The Spanish government has put in place some political and legislative measures to counter the negative impact of the crisis on most vulnerable people in Spain – recommendations on how to coordinate emergency aid and food delivery to the most deprived neighbourhoods and settlements.

However, some of these initiatives have not been implemented by regional and local administrations in a flexible, rapid way as an emergency situation requires, nor have they reached the most vulnerable groups, such as Roma.

Social services have been slow in their provision of aid and in many cases, it has been the NGOs who are the first suppliers of emergency aid.

The enormous social consequences of this crisis have speeded up the approval by the central government of the most relevant social measure: the Minimum Life Income (MLI).

Newly-introduced and aimed at families with the lowest income and with dependent children in their care, this is not only an opportunity to tackle extreme poverty, but also a subjective right to be protected by public authorities.

It will be the Spanish regional governments who now have the responsibility for enforcing and protecting this right, by creating educational, socio-personal and pre-employment plans tailored and adapted to the individual and his or her circumstances.

The MLI expands the coverage to families in need and will certainly help alleviate the distress of impoverished Roma families and overall, Roma child poverty.

While both the MLI and other emergency measures to counter the immediate basic needs ought to be operational as soon as possible, more structural measures and policies need to be already on the agenda to prevent and react to embedded and increasing inequalities in relation to the educational, employment, housing, health and equal treatment and non-discrimination gap between Roma and non-Roma that remains in Spanish society.

The situation of vulnerability and inequality affecting the Roma was already alarming before the crisis caused by Covid-19 in Spain, as everywhere across Europe.

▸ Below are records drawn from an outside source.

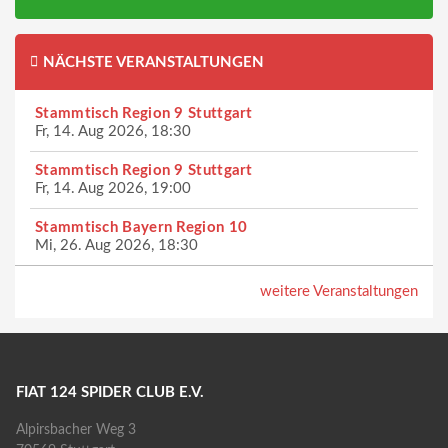
NÄCHSTE VERANSTALTUNGEN
Stammtisch Region 9 Stuttgart
Fr, 14. Aug 2026, 18:30
Stammtisch Region 9 Stuttgart
Fr, 14. Aug 2026, 19:00
Stammtisch Bayern Region 10
Mi, 26. Aug 2026, 18:30
weitere Veranstaltungen
FIAT 124 SPIDER CLUB E.V.
Alpirsbacher Weg 3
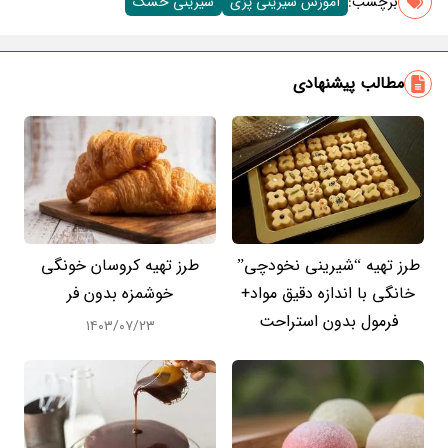
برچسب‌:
آموزش شیرینی پزی
شیرینی خشک
مطالب پیشنهادی
طرز تهیه “شیرینی نخودچی”
طرز تهیه کروسان خونگی
خانگی با اندازه دقیق مواد+
خوشمزه بدون فر
فرمول بدون استراحت
۱۴۰۳/۰۷/۲۳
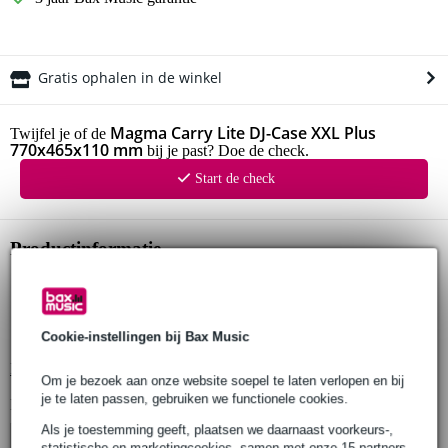
Gratis ophalen in de winkel
Magma Carry Lite DJ-Case XXL Plus
Twijfel je of de
770x465x110 mm
bij je past? Doe de check.
Start de check
Productinformatie
Magma flightcase
universeel
binnenafmetingen: 770 x 465 x 110 mm
Cookie-instellingen bij Bax Music
Bekijk alle productspecificaties
Om je bezoek aan onze website soepel te laten verlopen en bij
je te laten passen, gebruiken we functionele cookies.
Bekijk ook eens (4)
Als je toestemming geeft, plaatsen we daarnaast voorkeurs-,
statistische en marketingcookies, samen met onze 15 partners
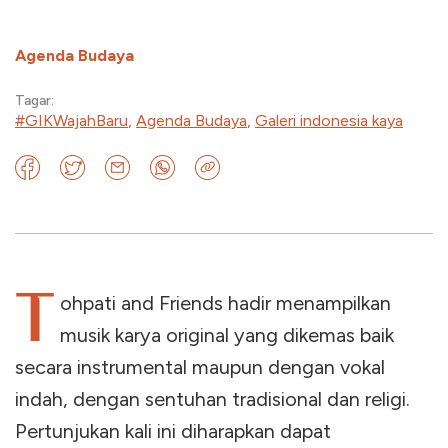
Agenda Budaya
Tagar:
#GIKWajahBaru
,
Agenda Budaya
,
Galeri indonesia kaya
T
ohpati and Friends hadir menampilkan
musik karya original yang dikemas baik
secara instrumental maupun dengan vokal
indah, dengan sentuhan tradisional dan religi.
Pertunjukan kali ini diharapkan dapat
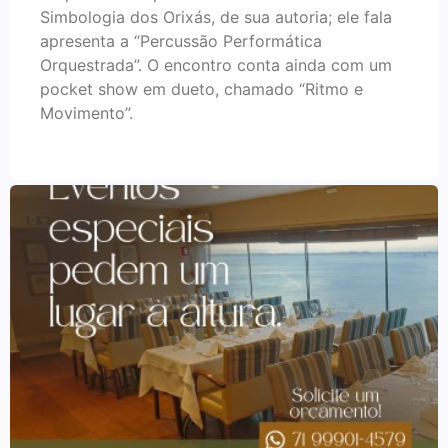
Simbologia dos Orixás, de sua autoria; ele fala
apresenta a “Percussão Performática
Orquestrada”. O encontro conta ainda com um
pocket show em dueto, chamado “Ritmo e
Movimento”.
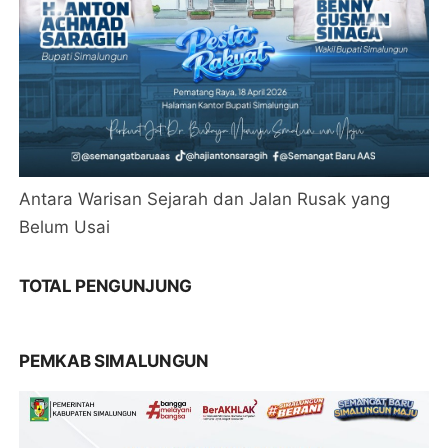
Antara Warisan Sejarah dan Jalan Rusak yang
Belum Usai
TOTAL PENGUNJUNG
PEMKAB SIMALUNGUN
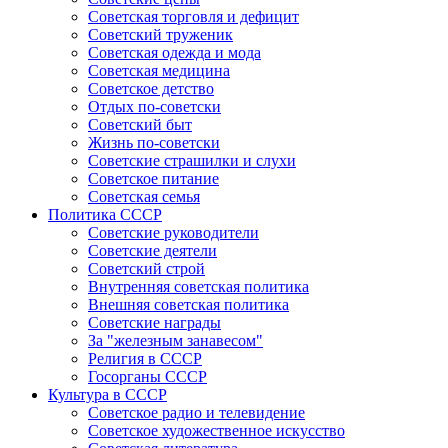
Советская торговля и дефицит
Советский труженик
Советская одежда и мода
Советская медицина
Советское детство
Отдых по-советски
Советский быт
Жизнь по-советски
Советские страшилки и слухи
Советское питание
Советская семья
Политика СССР
Советские руководители
Советские деятели
Советский строй
Внутренняя советская политика
Внешняя советская политика
Советские награды
За "железным занавесом"
Религия в СССР
Госорганы СССР
Культура в СССР
Советское радио и телевидение
Советское художественное искусство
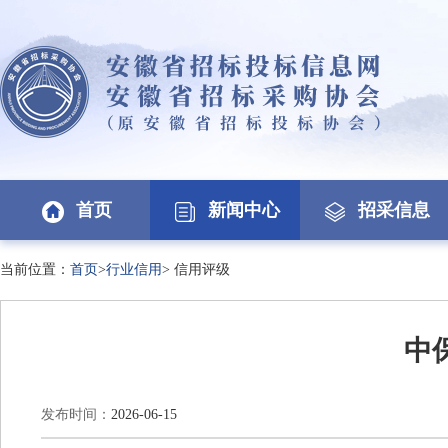
首页
新闻中心
招采信息
当前位置：
首页
>
行业信用
>
信用评级
中
发布时间：
2026-06-15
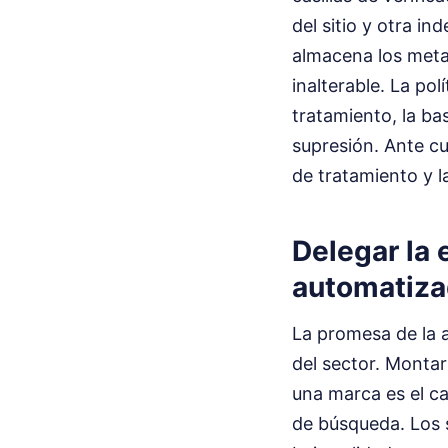
del sitio y otra i
almacena los metad
inalterable. La pol
tratamiento, la ba
supresión. Ante cu
de tratamiento y l
Delegar la 
automatiza
La promesa de la 
del sector. Monta
una marca es el ca
de búsqueda. Los 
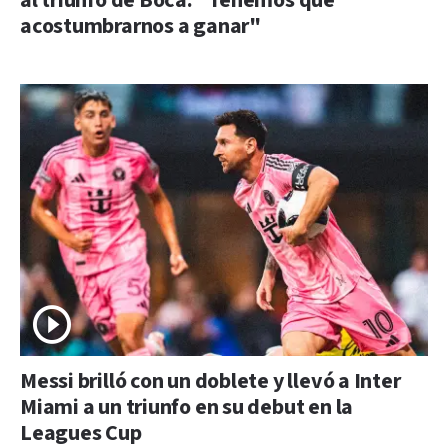
al triunfo de Boca: "Tenemos que
acostumbrarnos a ganar"
Messi brilló con un doblete y llevó a Inter
Miami a un triunfo en su debut en la
Leagues Cup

Based on data from 2018, the Comparative study of the situation of the Roma population in Spain in 2018 in terms of employment and poverty carried out by the FSG found that poverty and social exclusion affected more than 80 percent of Roma, with 46 percent living in extreme poverty.

The child poverty rate stood at 89 percent, with 51 percent in a situation of extreme poverty.

However, and contrary to the common belief that Roma families live on social welfare payments, only 32 percent of very poor Roma households receive such payments.

The study also revealed the low representation of Roma in the labour market, with those in work often being in insecure jobs with little social or legal protection. The unemployment rate was as high as 52 percent (more than three times the rate of 14.5 percent found in the general population).

Roma women were at a clear disadvantage, with an employment rate of only 16 percent.

Only 53 percent of the economically-active were salaried workers (compared with 80 percent in the general population), while self-employed workers represented 47 percent (compared with less than 20 percent in the general population).

This high proportion of self-employed workers is due to the high prevalence of street vending, which continues to be the main form of work for Roma people.

In relation to education, only 17 percent of Roma people over the age of 16 have completed compulsory secondary education or higher education.

Six-out-of-10 Roma boys and girls do not finish compulsory secondary education.

Slums

Regarding the housing situation, more than 9,000 Roma families in Spain live in substandard housing which does not meet basic standards of habitability (around 40,000 people).

Of these 9,000 households, 2,273 live in slum settlements (around 11,000 people).

Before this picture of disadvantage, one can easily imagine what the arrival of Covid-19 will have caused many Roma families.

It has hit hard the most vulnerable Roma whose precarious living conditions have deteriorated even further, leaving them in a very fragile and unprotected situation.

Author bio

Carolina Fernández is the deputy executive director of advocacy and Belén Sánchez-Rubio is the director of the international department at Fundación Secretariado Gitano, an NGO working with Roma in Spain.